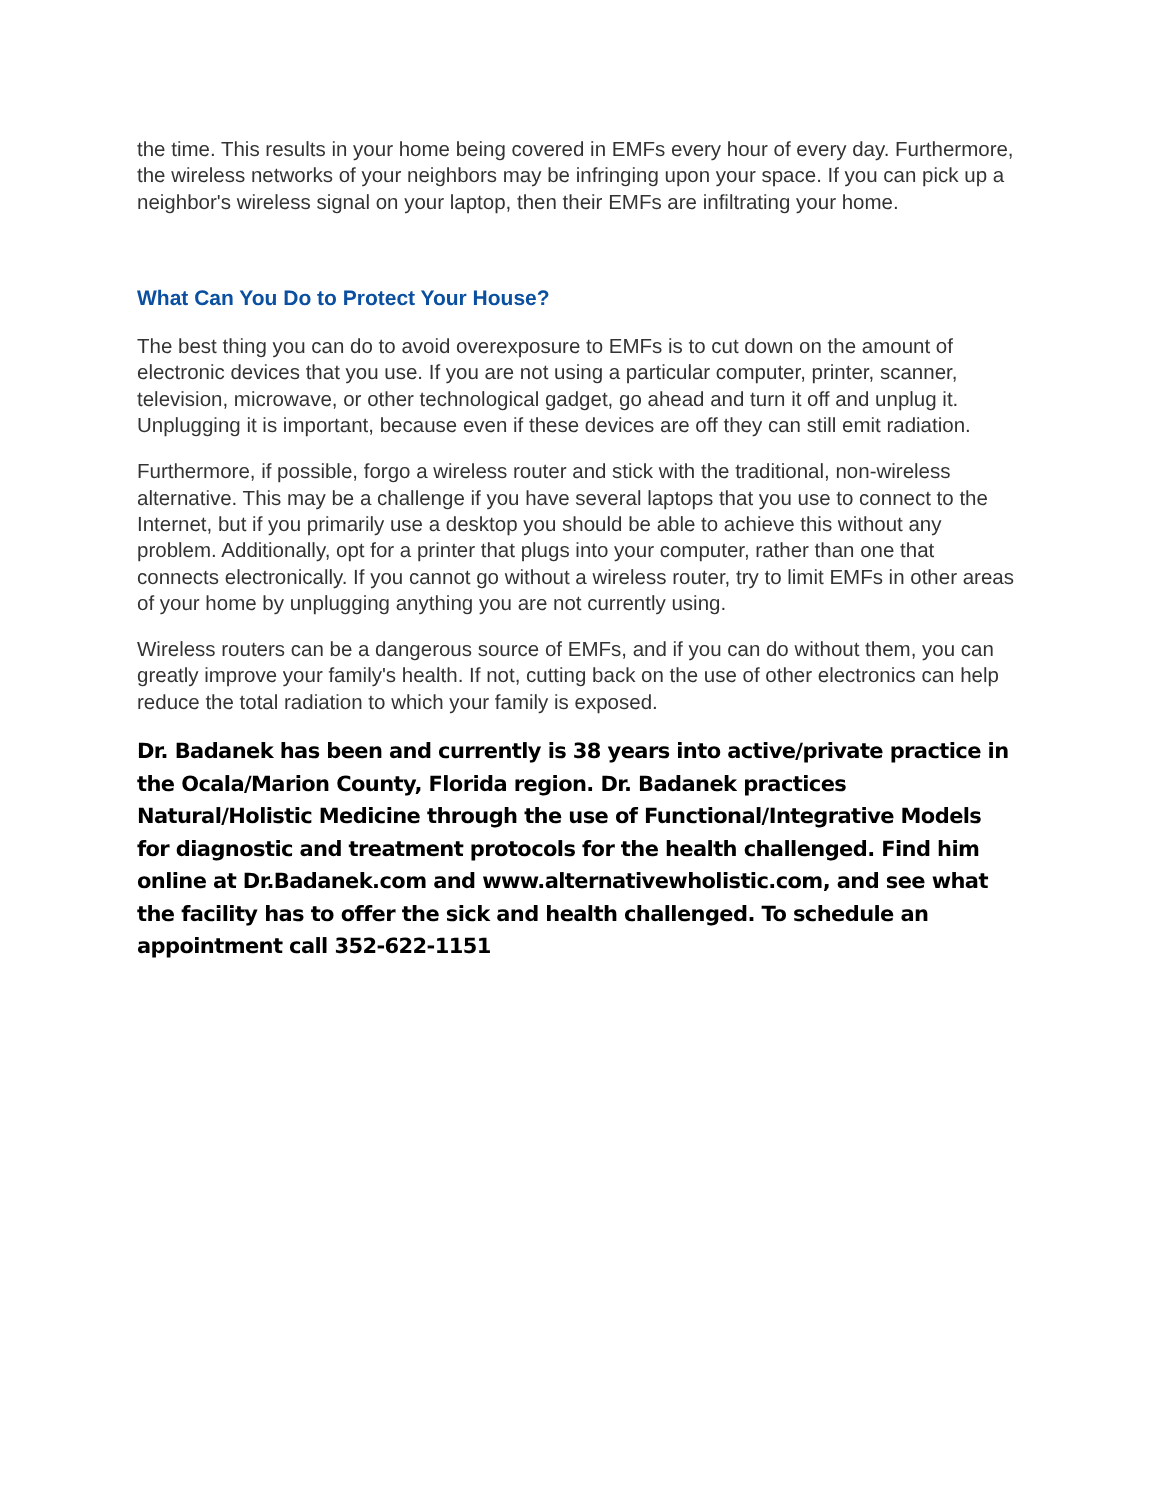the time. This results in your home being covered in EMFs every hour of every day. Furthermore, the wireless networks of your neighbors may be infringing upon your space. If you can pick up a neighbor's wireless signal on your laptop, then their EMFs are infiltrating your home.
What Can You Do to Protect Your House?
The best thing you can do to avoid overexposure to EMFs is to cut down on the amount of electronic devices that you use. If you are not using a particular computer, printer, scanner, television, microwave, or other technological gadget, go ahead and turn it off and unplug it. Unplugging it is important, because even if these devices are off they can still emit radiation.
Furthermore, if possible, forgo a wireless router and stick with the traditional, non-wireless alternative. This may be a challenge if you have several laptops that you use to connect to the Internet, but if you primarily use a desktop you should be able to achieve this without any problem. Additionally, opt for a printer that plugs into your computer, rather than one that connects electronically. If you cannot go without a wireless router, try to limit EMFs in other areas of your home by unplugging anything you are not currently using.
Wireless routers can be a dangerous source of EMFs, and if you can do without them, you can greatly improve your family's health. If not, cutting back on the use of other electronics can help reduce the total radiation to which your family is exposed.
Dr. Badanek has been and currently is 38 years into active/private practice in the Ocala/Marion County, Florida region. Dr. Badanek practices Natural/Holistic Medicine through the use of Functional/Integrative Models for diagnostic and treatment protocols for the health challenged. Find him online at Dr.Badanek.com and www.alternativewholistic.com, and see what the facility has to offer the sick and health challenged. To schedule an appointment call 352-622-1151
....
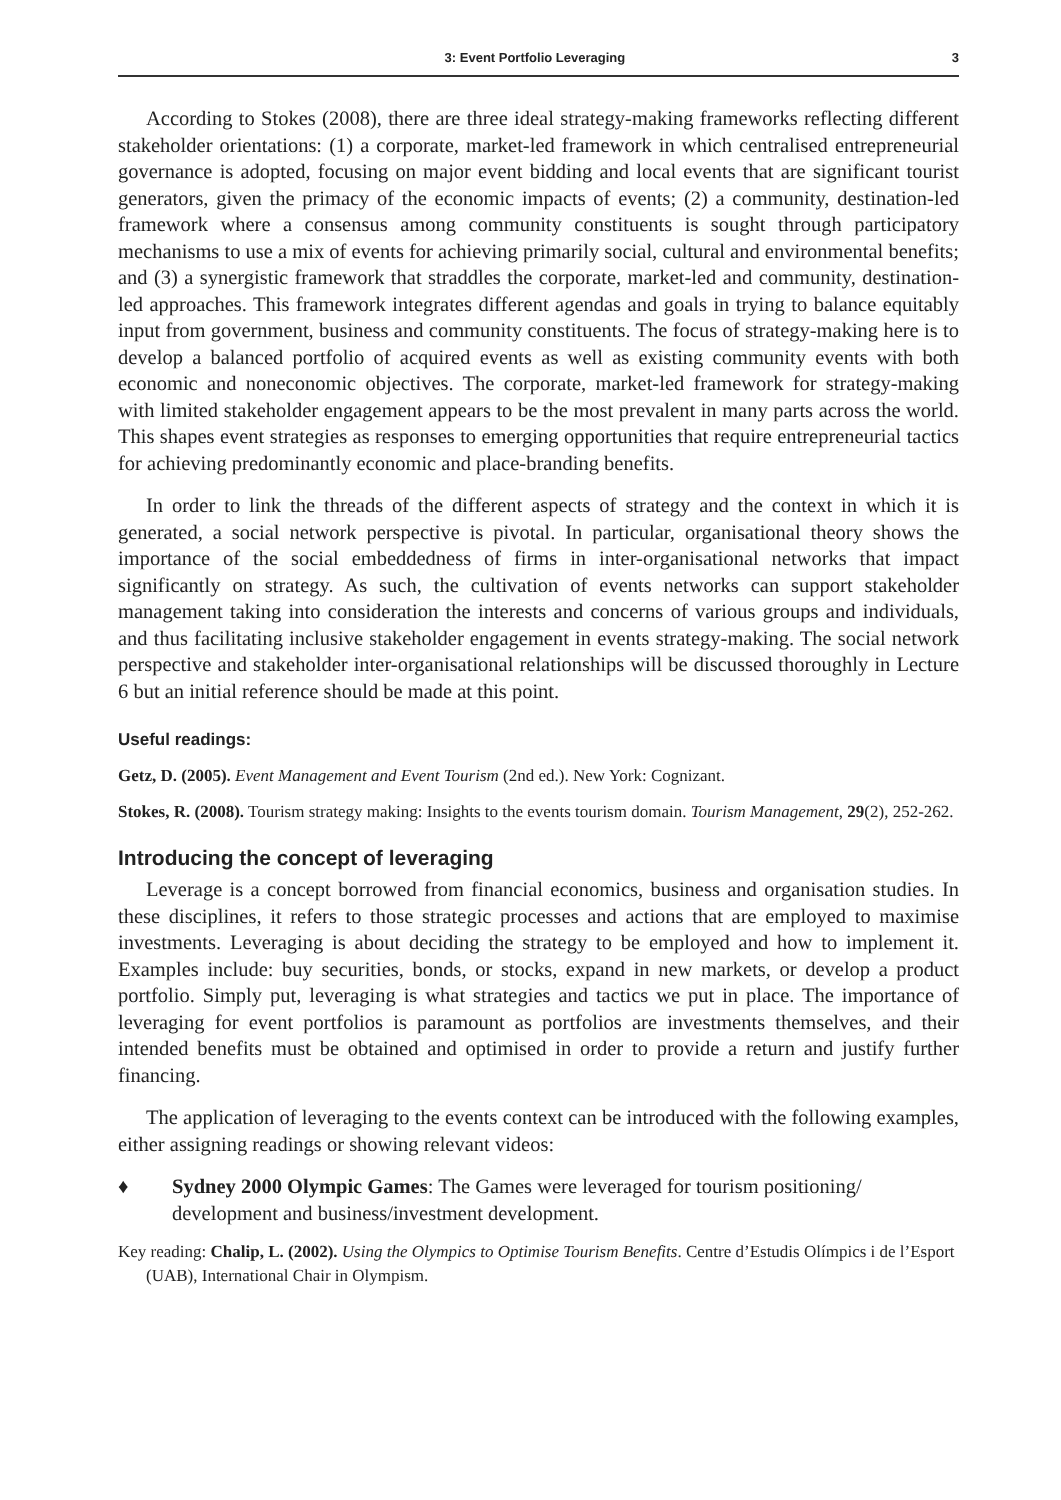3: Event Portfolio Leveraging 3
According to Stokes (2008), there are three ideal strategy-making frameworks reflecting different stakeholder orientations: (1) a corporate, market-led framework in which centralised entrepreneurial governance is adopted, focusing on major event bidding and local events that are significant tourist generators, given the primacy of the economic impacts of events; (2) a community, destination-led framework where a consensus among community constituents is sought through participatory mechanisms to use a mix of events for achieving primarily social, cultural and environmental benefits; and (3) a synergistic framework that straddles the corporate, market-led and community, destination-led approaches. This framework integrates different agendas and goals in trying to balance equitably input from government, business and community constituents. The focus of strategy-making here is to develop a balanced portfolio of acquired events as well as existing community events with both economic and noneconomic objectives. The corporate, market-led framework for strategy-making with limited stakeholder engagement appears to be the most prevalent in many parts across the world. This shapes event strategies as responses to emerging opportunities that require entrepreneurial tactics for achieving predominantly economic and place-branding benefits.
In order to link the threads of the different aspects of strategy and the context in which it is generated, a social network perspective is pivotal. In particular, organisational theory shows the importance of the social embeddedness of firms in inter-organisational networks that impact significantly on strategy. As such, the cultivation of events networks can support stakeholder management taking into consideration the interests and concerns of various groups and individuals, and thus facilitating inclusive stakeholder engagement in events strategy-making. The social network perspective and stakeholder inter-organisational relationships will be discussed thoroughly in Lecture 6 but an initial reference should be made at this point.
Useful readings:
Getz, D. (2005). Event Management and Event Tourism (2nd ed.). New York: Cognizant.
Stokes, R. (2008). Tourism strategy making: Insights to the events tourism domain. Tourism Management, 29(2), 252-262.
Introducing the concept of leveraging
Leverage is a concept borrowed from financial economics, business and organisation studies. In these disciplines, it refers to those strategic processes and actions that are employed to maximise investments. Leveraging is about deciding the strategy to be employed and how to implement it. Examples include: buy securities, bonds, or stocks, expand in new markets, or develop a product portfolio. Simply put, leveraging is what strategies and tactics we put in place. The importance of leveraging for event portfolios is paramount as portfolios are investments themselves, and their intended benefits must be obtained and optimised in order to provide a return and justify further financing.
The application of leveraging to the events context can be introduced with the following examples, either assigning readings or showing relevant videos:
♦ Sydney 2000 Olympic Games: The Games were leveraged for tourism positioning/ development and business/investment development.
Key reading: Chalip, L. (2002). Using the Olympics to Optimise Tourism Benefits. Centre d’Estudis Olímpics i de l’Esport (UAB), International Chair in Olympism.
....
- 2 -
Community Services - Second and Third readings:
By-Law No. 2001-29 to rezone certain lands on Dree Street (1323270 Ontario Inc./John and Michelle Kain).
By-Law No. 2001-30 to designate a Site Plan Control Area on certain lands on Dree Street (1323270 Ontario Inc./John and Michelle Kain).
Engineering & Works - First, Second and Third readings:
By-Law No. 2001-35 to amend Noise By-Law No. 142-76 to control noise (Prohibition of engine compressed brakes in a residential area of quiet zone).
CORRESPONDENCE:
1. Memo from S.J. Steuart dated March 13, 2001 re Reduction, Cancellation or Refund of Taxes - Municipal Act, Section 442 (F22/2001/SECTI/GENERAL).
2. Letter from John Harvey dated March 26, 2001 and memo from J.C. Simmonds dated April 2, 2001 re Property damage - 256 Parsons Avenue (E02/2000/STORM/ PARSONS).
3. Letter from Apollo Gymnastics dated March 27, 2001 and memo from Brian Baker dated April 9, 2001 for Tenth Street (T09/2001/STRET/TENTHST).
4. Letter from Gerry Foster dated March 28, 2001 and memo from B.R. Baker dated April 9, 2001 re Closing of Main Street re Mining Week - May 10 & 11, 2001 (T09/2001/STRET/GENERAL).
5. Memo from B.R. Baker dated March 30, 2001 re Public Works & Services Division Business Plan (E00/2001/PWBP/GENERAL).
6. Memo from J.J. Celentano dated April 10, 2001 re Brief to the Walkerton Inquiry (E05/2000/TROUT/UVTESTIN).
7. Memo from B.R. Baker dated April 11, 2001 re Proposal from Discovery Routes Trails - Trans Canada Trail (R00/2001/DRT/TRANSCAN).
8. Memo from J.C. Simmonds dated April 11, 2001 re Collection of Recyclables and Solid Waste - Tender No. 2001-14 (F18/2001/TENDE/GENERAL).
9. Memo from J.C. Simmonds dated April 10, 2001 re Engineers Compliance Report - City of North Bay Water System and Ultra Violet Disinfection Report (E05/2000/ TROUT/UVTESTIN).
....
Across the entries, state how many lines contain "Third", giving the number only.

Result
2